1. Unlike fans, the majority of air purifiers have filters that greatly slow the flow of air through them.

That’s why they’re not capable of moving enough air to cool you or your room. The rate depends upon the purifier’s fan speed and how much air it can move (the airflow rate, often expressed in cubic feet per minute [CFM]). The clean air exhaust side is also pointed outward in such a way that it’s only useful for recirculating air, not cooling the room.

They’re similar to fans in the sense that both cause the air in your room to circulate. Fans circulate air in a room as a side effect of how they work – often they’re used to blow air directly in order to keep things cool & comfortable.

2. Most purifiers aren’t designed with fans that can move enough air to cool a room.

Purifiers aren’t expected to clean all the air in a room rapidly. It can take anywhere from several hours to a few days depending on the product and the room size. Air purification is a process that takes time.

The type of air purifier (if it were designed for it intentionally) that could a huge amount of air quickly to both clean and cool a room isn’t what most people want or need. Most people wouldn’t be willing to pay for it either.

There are also some types that don’t have fans. These products don’t add to the normal circulation of air in a room, and thus don’t have the added function of a fan. Ionizers and some ozone generators are good examples of this type.

There are a few exceptions to the rule, however, that I’ll cover below.

Examples of air purifier and cooling fan combo products

Image of air purifiers that are fans
A few products on the market actually do act as fans. The Honeywell AirGenius product family (left) and Dyson air purifiers like the Pure Cool purifying fan (right) create a very high airflow in a room much like a fan. In fact, some Dyson models are designed for this so they offer both cleaning and cooling.

While what you’ve read is true for most, there are a few exceptions to the rule. Some products like the Dyson Pure Cool purifying fan are designed specifically to move large amounts of air to help keep you cool & comfortable.

Others like the Honeywell Air Genius 5 have a different type of filter design which allows a high rate of air to blow just as a fan (and even oscillates side to side like a tower fan, too!).

Do air purifiers use a lot of electricity?

Image of GermGuardian AC4825 power use being measured

Example power measurements I made for a popular air purifier designed for medium-sized rooms (about 1`55 square feet). As you can see, it doesn’t use that much power even on the highest setting.

Air purifiers don’t typically sue a lot of power: somewhere between 5W or 55W or so in my experience. Of course, it depends a lot on the particular model and its design.

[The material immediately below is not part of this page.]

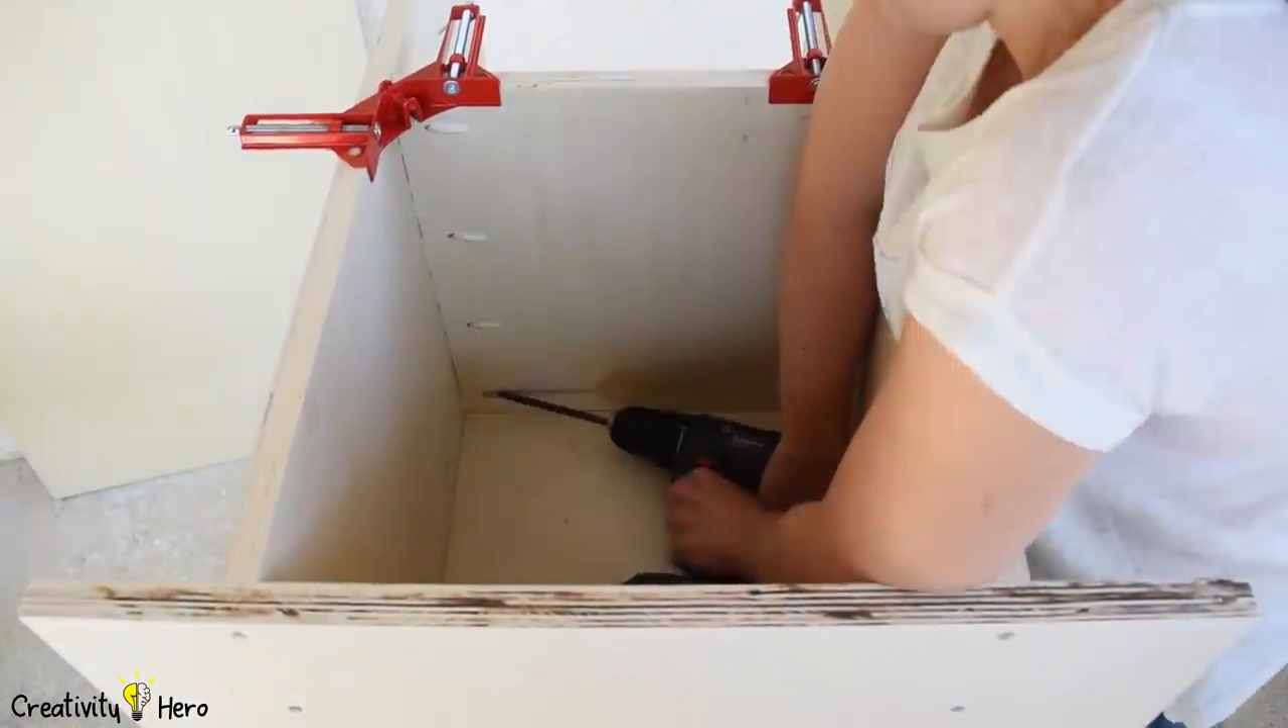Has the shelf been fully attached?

Smaller units will draw a bit less while some of the most popular models (usually for medium-sized rooms) are in the range I mentioned.

What’s interesting is that some of the more advanced models (for example, those for larger rooms and which have larger fans) have a “sleep” mode that draws on  5 to 10 watts. That allows them to keep the air cleaning working but avoiding making enough noise to disturb your sleep.

In general, in many cases, they still use less energy overall than say a ceiling fan or box fan (these are often 65W or higher) – and certainly much less than an air conditioner.